Re: hurd does NOT need /hurd
On Mon, May 20, 2002 at 01:52:29AM +0100, Andrew Suffield wrote:
> > The Hurd servers in /hurd indeed usualy conform to the Hurd server interface
> > as defined by /include/hurd/*.defs. This interface is _stable_. There is
> > no need to version the binary interface as it is not allowed to change.
> Make up your mind.
Uh. There is a difference between an interface and the implementation of
that interface. The first comment was about Hurd server binaries, which can
come from untrusted users who are allowed to implement whatever they want in
response to a remote procedure call. The second comment was about the
actual interface definition, of what we expect reasonable servers to
implement. That is stable, well defined, never changed, and will never
change (only grow by more interfaces).
> This sort of lack of foresight is what makes ABI transitions so
> painful. Didn't people learn ANYTHING when changing from libc5 to
The Hurd had stable and network transparent interfaces before the libc5 to
libc6 transition happened.
> > Linux modules are not even remotely comparable to Hurd servers. Linux
> > modules are comparable to other binary plugins that are dynamically loaded
> > and unloaded at run time by some programs that support plugins.
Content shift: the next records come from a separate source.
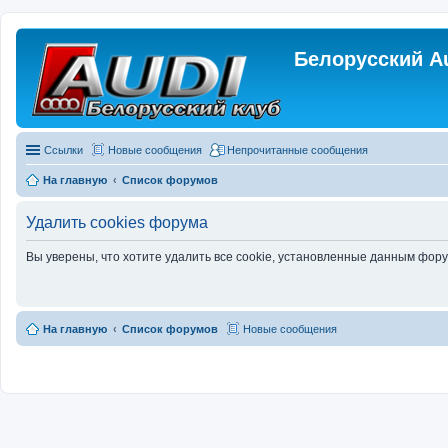
Белорусский A
Ссылки
Новые сообщения
Непрочитанные сообщения
На главную
Список форумов
Удалить cookies форума
Вы уверены, что хотите удалить все cookie, установленные данным фор
На главную
Список форумов
Новые сообщения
> Linux modules provide mappings between one type of device and
> another. Hurd "servers" do the same. The difference is one of
> implementation, not of purpose. Take the lp module as an example. If
> you feel there are still some differences, I invite you to describe
> exactly how a hurd implementation of the lp functionality would differ
> from the one used on linux.
What would be gained by you understanding the difference? I would want to
know this before starting the effort. I would expect you to read my talk on
hurd.gnu.org first, so maybe you can start with that?
> > > It's just that linux doesn't have a well-defined way of having translators run
> > > as normal users(most run as root, or something).
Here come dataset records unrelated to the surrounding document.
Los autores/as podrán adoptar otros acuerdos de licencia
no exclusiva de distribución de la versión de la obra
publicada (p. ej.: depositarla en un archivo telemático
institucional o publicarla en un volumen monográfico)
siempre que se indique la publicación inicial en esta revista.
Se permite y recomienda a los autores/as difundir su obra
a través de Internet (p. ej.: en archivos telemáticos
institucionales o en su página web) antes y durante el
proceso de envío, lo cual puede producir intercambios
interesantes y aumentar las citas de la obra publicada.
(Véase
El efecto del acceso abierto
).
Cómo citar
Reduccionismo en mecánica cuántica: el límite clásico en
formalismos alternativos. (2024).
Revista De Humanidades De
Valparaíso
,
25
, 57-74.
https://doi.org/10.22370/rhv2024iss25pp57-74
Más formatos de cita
> > Linux has no way to run arbitrary translators by untrusted users. It
> > completely lacks the security concepts required to make it feasible.
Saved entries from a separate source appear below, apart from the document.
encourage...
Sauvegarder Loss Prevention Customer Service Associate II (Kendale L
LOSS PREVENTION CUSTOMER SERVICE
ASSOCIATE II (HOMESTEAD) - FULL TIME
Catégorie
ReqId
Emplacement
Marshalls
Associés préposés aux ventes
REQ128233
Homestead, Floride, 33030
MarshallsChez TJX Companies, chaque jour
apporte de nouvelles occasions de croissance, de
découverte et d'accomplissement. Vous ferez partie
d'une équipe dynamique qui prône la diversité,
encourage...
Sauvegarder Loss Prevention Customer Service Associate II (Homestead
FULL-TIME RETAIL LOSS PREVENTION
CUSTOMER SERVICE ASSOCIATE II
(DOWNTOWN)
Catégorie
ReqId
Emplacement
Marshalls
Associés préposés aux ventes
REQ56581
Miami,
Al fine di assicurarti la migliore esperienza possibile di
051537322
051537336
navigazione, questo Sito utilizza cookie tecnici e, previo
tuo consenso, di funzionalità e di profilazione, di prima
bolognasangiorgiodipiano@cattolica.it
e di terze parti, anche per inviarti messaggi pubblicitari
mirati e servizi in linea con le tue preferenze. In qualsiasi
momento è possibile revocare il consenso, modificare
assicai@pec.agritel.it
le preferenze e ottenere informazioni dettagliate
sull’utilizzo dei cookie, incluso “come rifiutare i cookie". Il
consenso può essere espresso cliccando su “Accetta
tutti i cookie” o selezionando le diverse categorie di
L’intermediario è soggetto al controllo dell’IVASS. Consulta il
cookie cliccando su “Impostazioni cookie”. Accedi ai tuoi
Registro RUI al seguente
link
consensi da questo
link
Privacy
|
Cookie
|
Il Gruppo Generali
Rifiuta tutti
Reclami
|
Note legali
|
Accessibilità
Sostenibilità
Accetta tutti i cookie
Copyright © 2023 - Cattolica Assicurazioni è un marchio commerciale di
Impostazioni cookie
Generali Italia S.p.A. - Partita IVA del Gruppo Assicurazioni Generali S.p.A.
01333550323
> You missed the user-space nfsd/cfs/sfs/autofs examples, then, I
> see. I'm sure the authors would be interested to know that what they
> are doing isn't possible.
You have to read more carefully. I said "Linux has no way to run arbitrary
translators by untrusted users." What of this statement do you think is not
true? Do you mean that nfsd/cfs/sfs/autofs let untrusted users run
arbitrary translators? I have checked all these filesystems, and they seem
to be rather specific Linux filesystem kernel modules installed by the superuser.